Wolfgang Ischinger, probably Germany’s most influential diplomat, expressed similar views to Röttgen’s in an article for the Munich Security Report. “Germany’s previous business model has become obsolete in terms of security policy and foreign economic policy,” he concludes from the debacle in Afghanistan.

“We are faced with a fateful decision: Either we commit ourselves to the ‘European imperative,’ to a more capable EU. Or Germany refrains from shaping change, leaves it at the status quo, and adjusts to the fact that we and our EU partners are seen internationally at best as auxiliary brakes in a system dominated by other powers to our detriment.”

Left Party shifts into the camp of militarism

In principle, all parties agree with these conclusions. Not a single speaker in the debate, least of all from the Left Party or the Greens, disagreed with Röttgen. In view of the disaster in Afghanistan and widespread opposition to militarism, all of the parties represented in the Bundestag are closing ranks.

This is also reflected in the decision to send 600 German troops to Kabul, which the Bundestag had to approve retrospectively after the government dispatched troops two weeks ago, arguing on the grounds of an “emergency.” There has never before been such unanimity in the Bundestag.

All of the MPs in attendance from the governing parties CDU/CSU and SPD, the opposition Greens and FDP, voted unanimously in favour. The AfD delegation was split with 26 voting in favour, 45 abstentions and one “no” vote.

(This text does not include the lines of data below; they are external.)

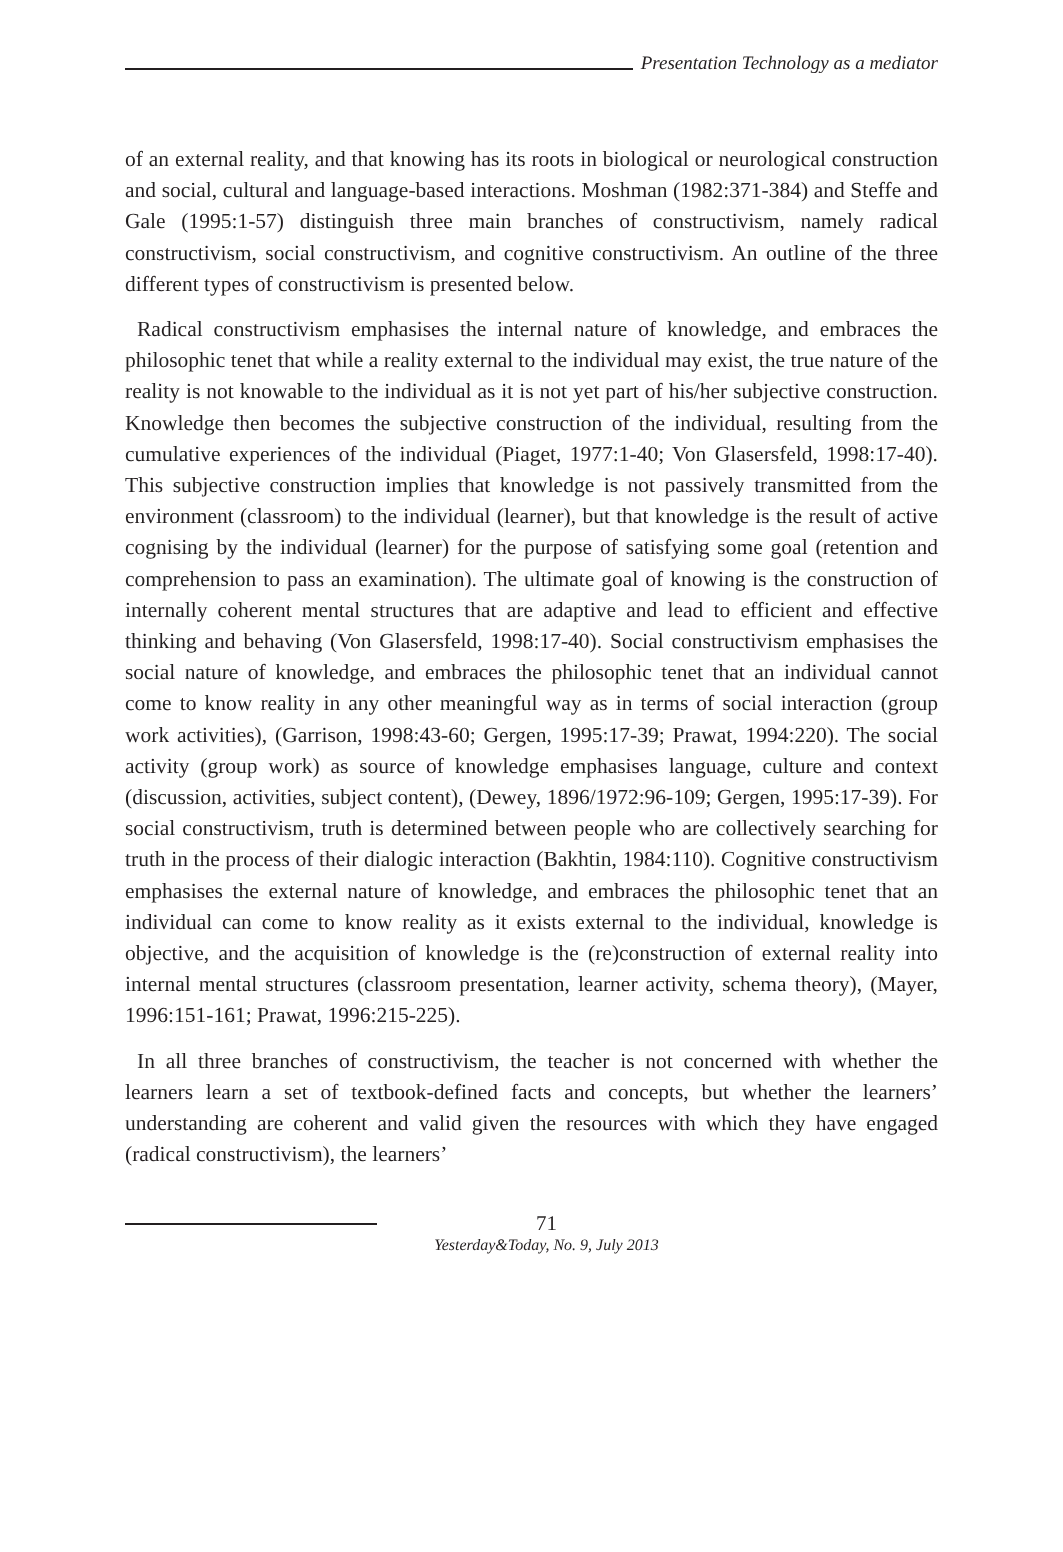Presentation Technology as a mediator
of an external reality, and that knowing has its roots in biological or neurological construction and social, cultural and language-based interactions. Moshman (1982:371-384) and Steffe and Gale (1995:1-57) distinguish three main branches of constructivism, namely radical constructivism, social constructivism, and cognitive constructivism. An outline of the three different types of constructivism is presented below.
Radical constructivism emphasises the internal nature of knowledge, and embraces the philosophic tenet that while a reality external to the individual may exist, the true nature of the reality is not knowable to the individual as it is not yet part of his/her subjective construction. Knowledge then becomes the subjective construction of the individual, resulting from the cumulative experiences of the individual (Piaget, 1977:1-40; Von Glasersfeld, 1998:17-40). This subjective construction implies that knowledge is not passively transmitted from the environment (classroom) to the individual (learner), but that knowledge is the result of active cognising by the individual (learner) for the purpose of satisfying some goal (retention and comprehension to pass an examination). The ultimate goal of knowing is the construction of internally coherent mental structures that are adaptive and lead to efficient and effective thinking and behaving (Von Glasersfeld, 1998:17-40). Social constructivism emphasises the social nature of knowledge, and embraces the philosophic tenet that an individual cannot come to know reality in any other meaningful way as in terms of social interaction (group work activities), (Garrison, 1998:43-60; Gergen, 1995:17-39; Prawat, 1994:220). The social activity (group work) as source of knowledge emphasises language, culture and context (discussion, activities, subject content), (Dewey, 1896/1972:96-109; Gergen, 1995:17-39). For social constructivism, truth is determined between people who are collectively searching for truth in the process of their dialogic interaction (Bakhtin, 1984:110). Cognitive constructivism emphasises the external nature of knowledge, and embraces the philosophic tenet that an individual can come to know reality as it exists external to the individual, knowledge is objective, and the acquisition of knowledge is the (re)construction of external reality into internal mental structures (classroom presentation, learner activity, schema theory), (Mayer, 1996:151-161; Prawat, 1996:215-225).
In all three branches of constructivism, the teacher is not concerned with whether the learners learn a set of textbook-defined facts and concepts, but whether the learners’ understanding are coherent and valid given the resources with which they have engaged (radical constructivism), the learners’
71
Yesterday&Today, No. 9, July 2013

The Left Party, which until now has always voted against Bundeswehr missions abroad, for the first time called on its MPs to abstain. Forty-three complied, seven voted against and five—Klaus Ernst, Matthias Höhn, Alexander Neu, Helin Evrim Sommer and Kersten Steinke—voted in favour of military deployment.

The Left has thus taken a step from which there is no turning back. It recalls the decision by the Greens 23 years ago to support the war in Yugoslavia. Since then, the party has become the most ardent supporter of German military interventions.

At that time, however, the Greens were riven by conflicts, including a bag of paint being tossed at the German Foreign Minister and Green Party leader Joschka Fischer at a party conference. This time around the Left Party has taken this step quietly and as a matter of routine. In fact, the party has long been—as the WSWS has repeatedly declared—an integral prop of German militarism.